### DIRECTIONS
Find and copy each line of the records where the string "Уменьшение" shows up.

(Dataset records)
○ ○ ○ ○ ○ ○ ○

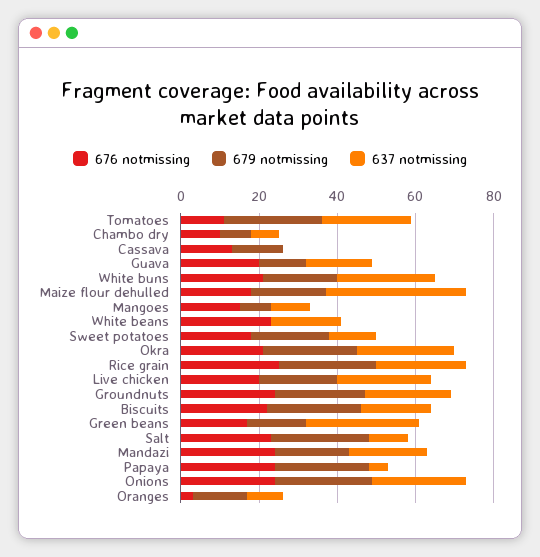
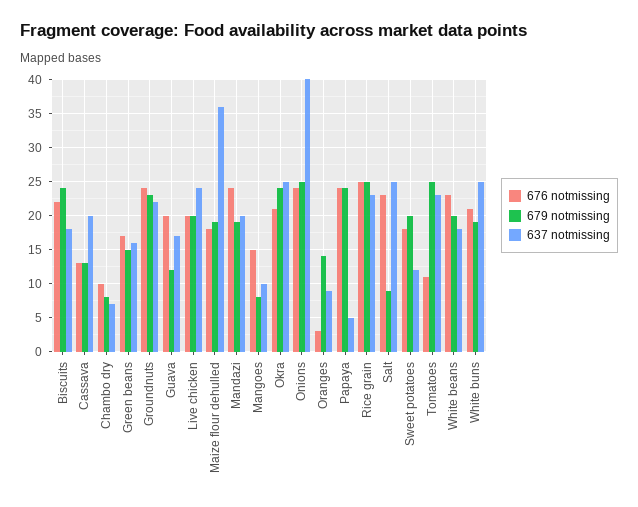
  {
    "676 notmissing": {
      "Tomatoes": 11,
      "Chambo dry": 10,
      "Cassava": 13,
      "Guava": 20,
      "White buns": 21,
      "Maize flour dehulled": 18,
      "Mangoes": 15,
      "White beans": 23,
      "Sweet potatoes": 18,
      "Okra": 21,
      "Rice grain": 25,
      "Live chicken": 20,
      "Groundnuts": 24,
      "Biscuits": 22,
      "Green beans": 17,
      "Salt": 23,
      "Mandazi": 24,
      "Papaya": 24,
      "Onions": 24,
      "Oranges": 3
    },
    "679 notmissing": {
      "Tomatoes": 25,
      "Chambo dry": 8,
      "Cassava": 13,
      "Guava": 12,
      "White buns": 19,
      "Maize flour dehulled": 19,
      "Mangoes": 8,
-     "White beans": 0,
+     "White beans": 20,
      "Sweet potatoes": 20,
      "Okra": 24,
      "Rice grain": 25,
      "Live chicken": 20,
      "Groundnuts": 23,
      "Biscuits": 24,
      "Green beans": 15,
-     "Salt": 25,
+     "Salt": 9,
      "Mandazi": 19,
      "Papaya": 24,
      "Onions": 25,
      "Oranges": 14
    },
    "637 notmissing": {
      "Tomatoes": 23,
      "Chambo dry": 7,
-     "Cassava": 0,
+     "Cassava": 20,
      "Guava": 17,
      "White buns": 25,
      "Maize flour dehulled": 36,
      "Mangoes": 10,
      "White beans": 18,
      "Sweet potatoes": 12,
      "Okra": 25,
      "Rice grain": 23,
      "Live chicken": 24,
      "Groundnuts": 22,
      "Biscuits": 18,
-     "Green beans": 30,
+     "Green beans": 16,
-     "Salt": 10,
+     "Salt": 25,
      "Mandazi": 20,
      "Papaya": 5,
-     "Onions": 25,
+     "Onions": 40,
      "Oranges": 9
    }
  }

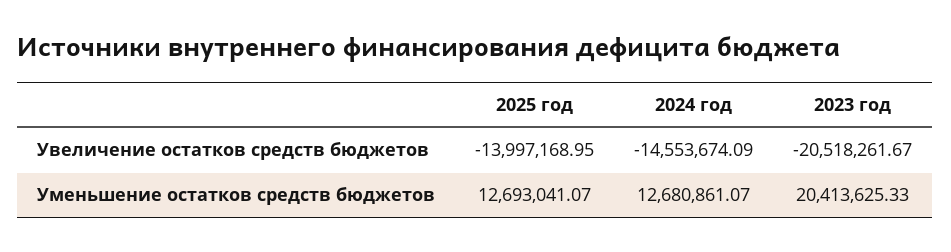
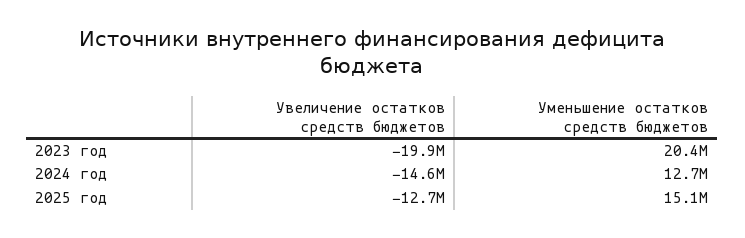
  {
    "2025 год": {
-     "Увеличение остатков средств бюджетов": -13997168.95,
+     "Увеличение остатков средств бюджетов": -12700000,
-     "Уменьшение остатков средств бюджетов": 12693041.07
+     "Уменьшение остатков средств бюджетов": 15100000
    },
    "2024 год": {
      "Увеличение остатков средств бюджетов": -14553674.09,
      "Уменьшение остатков средств бюджетов": 12680861.07
    },
    "2023 год": {
-     "Увеличение остатков средств бюджетов": -20518261.67,
+     "Увеличение остатков средств бюджетов": -19900000,
      "Уменьшение остатков средств бюджетов": 20413625.33
    }
  }

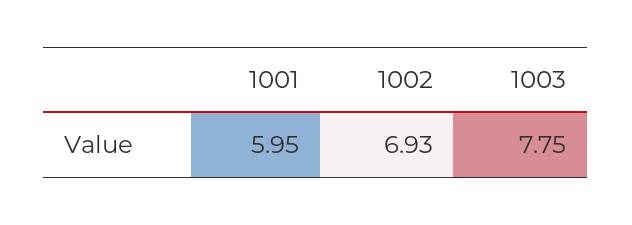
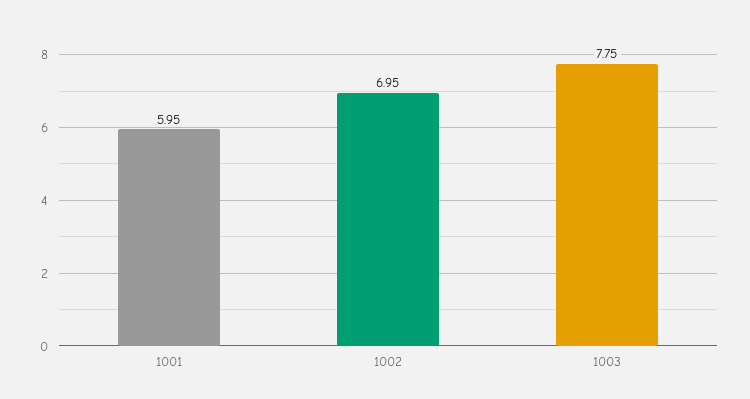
  {
    "1001": 5.95,
-   "1002": 6.93,
+   "1002": 6.95,
    "1003": 7.75
  }

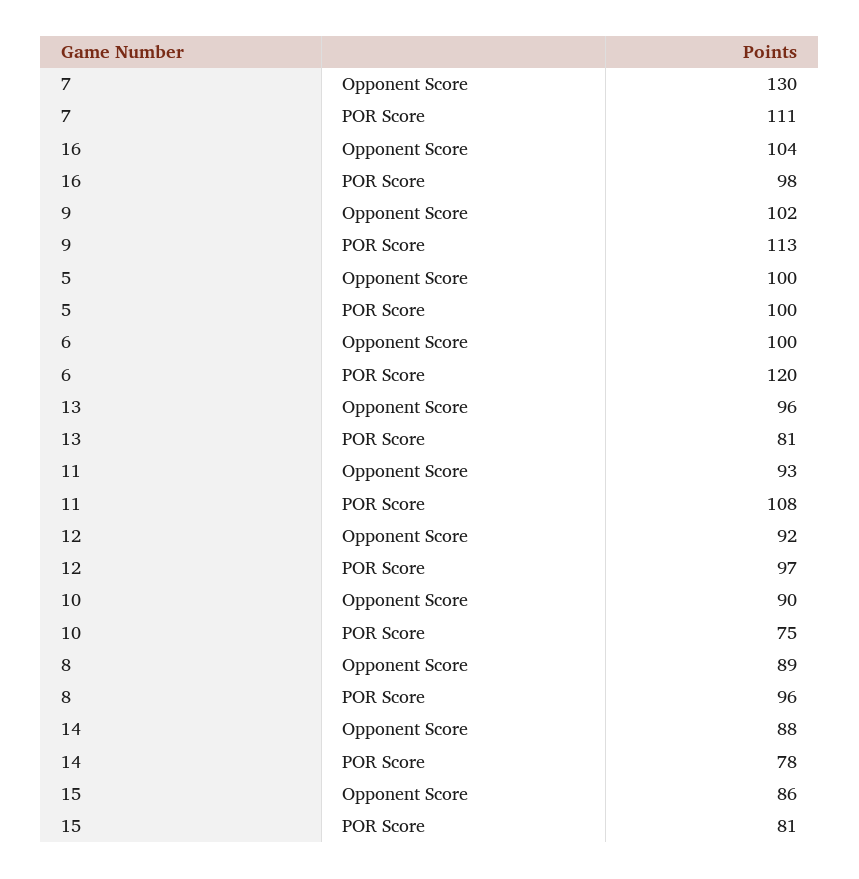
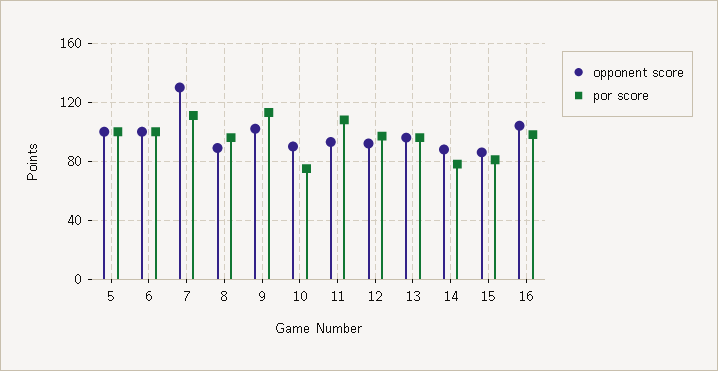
  {
    "Opponent Score": {
      "7": 130,
      "16": 104,
      "9": 102,
      "5": 100,
      "6": 100,
      "13": 96,
      "11": 93,
      "12": 92,
      "10": 90,
      "8": 89,
      "14": 88,
      "15": 86
    },
    "POR Score": {
      "7": 111,
      "16": 98,
      "9": 113,
      "5": 100,
-     "6": 120,
+     "6": 100,
-     "13": 81,
+     "13": 95,
      "11": 108,
      "12": 97,
      "10": 75,
      "8": 96,
      "14": 78,
      "15": 81
    }
  }

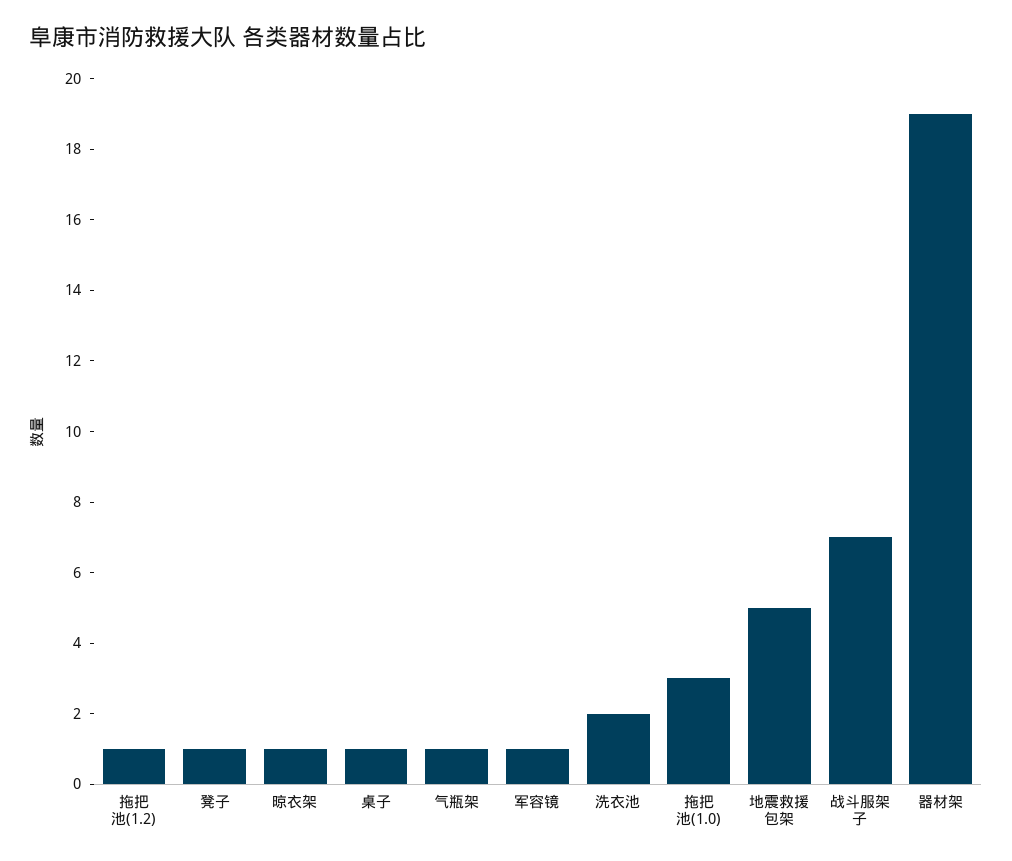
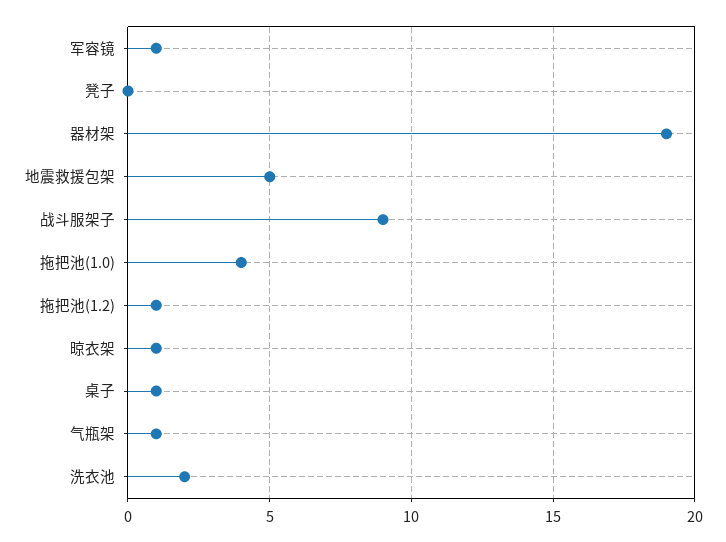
  {
    "拖把池(1.2)": 1,
-   "凳子": 1,
+   "凳子": 0,
    "晾衣架": 1,
    "桌子": 1,
    "气瓶架": 1,
    "军容镜": 1,
    "洗衣池": 2,
-   "拖把池(1.0)": 3,
+   "拖把池(1.0)": 4,
    "地震救援包架": 5,
-   "战斗服架子": 7,
+   "战斗服架子": 9,
    "器材架": 19
  }

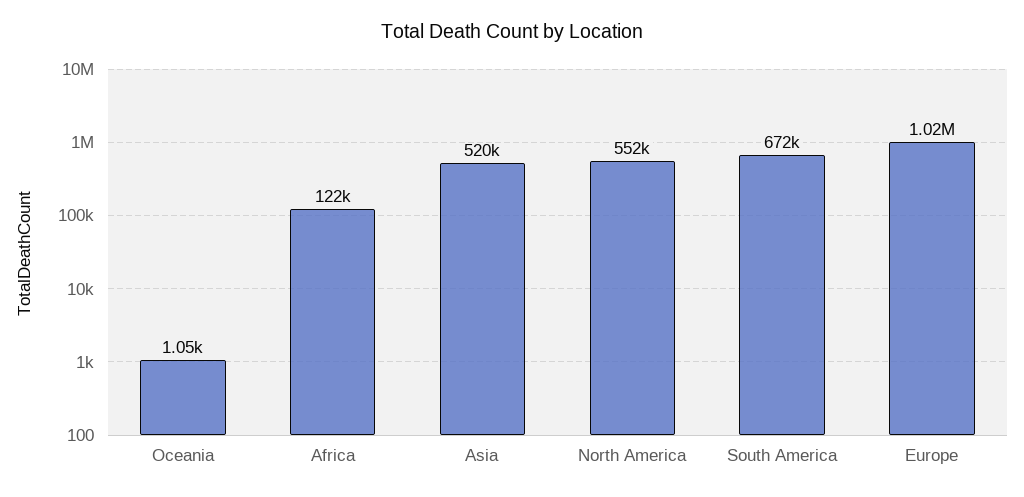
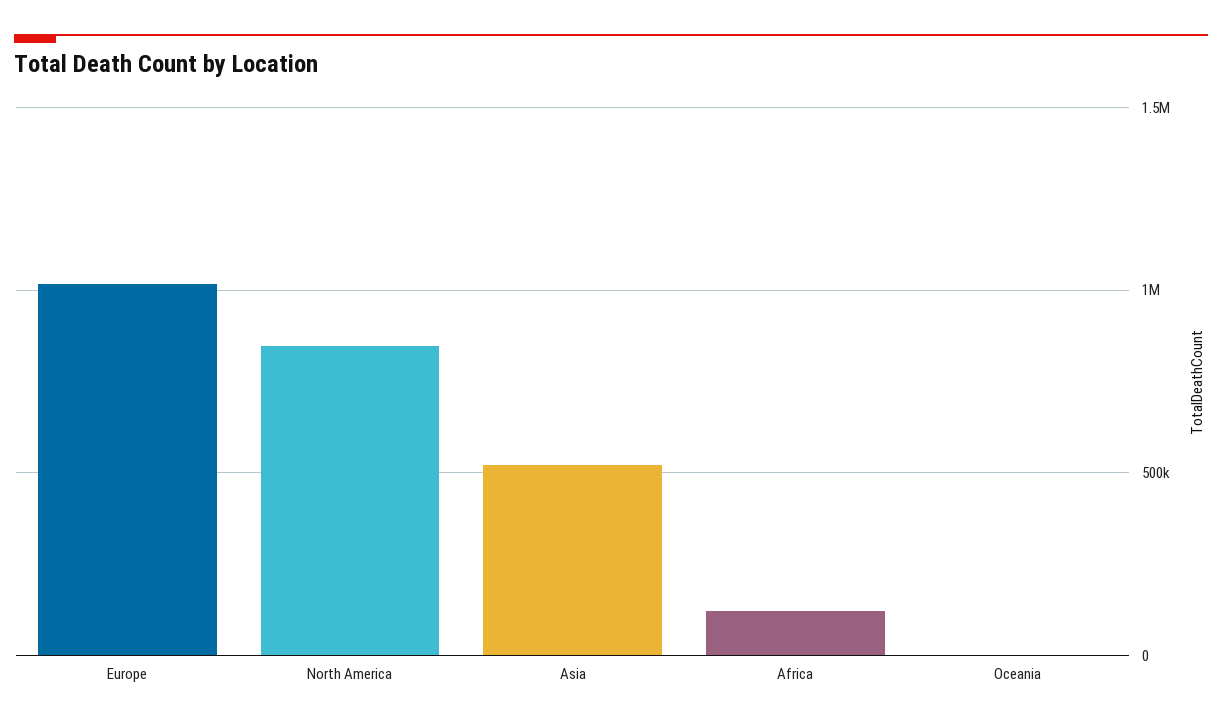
  {
    "Oceania": 1050,
    "Africa": 122000,
    "Asia": 520000,
-   "North America": 552000,
+   "North America": 850000,
-   "South America": 672000,
    "Europe": 1020000
  }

○ ○ ○ ○ ○ ○ ○

### EXERCISE SOLUTION
-     "Уменьшение остатков средств бюджетов": 12693041.07
+     "Уменьшение остатков средств бюджетов": 15100000
      "Уменьшение остатков средств бюджетов": 12680861.07
      "Уменьшение остатков средств бюджетов": 20413625.33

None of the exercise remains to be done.